-- Excerpted data follows --

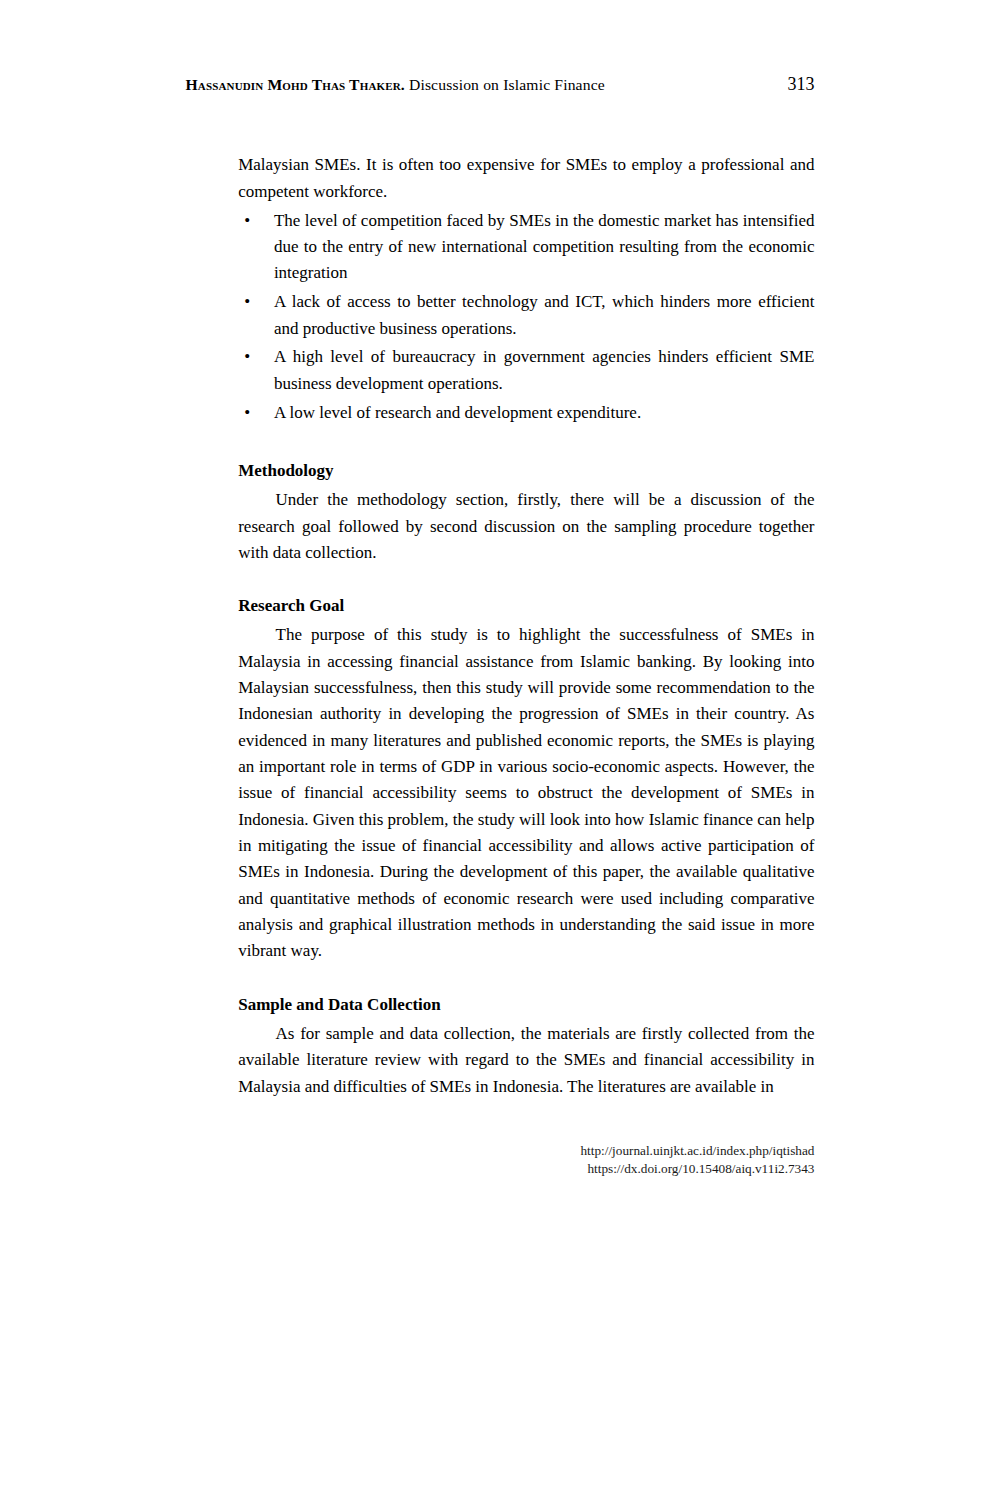Hassanudin Mohd Thas Thaker. Discussion on Islamic Finance
313
Malaysian SMEs. It is often too expensive for SMEs to employ a professional and competent workforce.
The level of competition faced by SMEs in the domestic market has intensified due to the entry of new international competition resulting from the economic integration
A lack of access to better technology and ICT, which hinders more efficient and productive business operations.
A high level of bureaucracy in government agencies hinders efficient SME business development operations.
A low level of research and development expenditure.
Methodology
Under the methodology section, firstly, there will be a discussion of the research goal followed by second discussion on the sampling procedure together with data collection.
Research Goal
The purpose of this study is to highlight the successfulness of SMEs in Malaysia in accessing financial assistance from Islamic banking. By looking into Malaysian successfulness, then this study will provide some recommendation to the Indonesian authority in developing the progression of SMEs in their country. As evidenced in many literatures and published economic reports, the SMEs is playing an important role in terms of GDP in various socio-economic aspects. However, the issue of financial accessibility seems to obstruct the development of SMEs in Indonesia. Given this problem, the study will look into how Islamic finance can help in mitigating the issue of financial accessibility and allows active participation of SMEs in Indonesia. During the development of this paper, the available qualitative and quantitative methods of economic research were used including comparative analysis and graphical illustration methods in understanding the said issue in more vibrant way.
Sample and Data Collection
As for sample and data collection, the materials are firstly collected from the available literature review with regard to the SMEs and financial accessibility in Malaysia and difficulties of SMEs in Indonesia. The literatures are available in
http://journal.uinjkt.ac.id/index.php/iqtishad
https://dx.doi.org/10.15408/aiq.v11i2.7343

-- Excerpted data concluded --

• Task item:
For each line in the data that holds the word "level", copy the line.

• Answer box:
The level of competition faced by SMEs in the domestic market has intensified due to the entry of new international competition resulting from the economic integration
A high level of bureaucracy in government agencies hinders efficient SME business development operations.
A low level of research and development expenditure.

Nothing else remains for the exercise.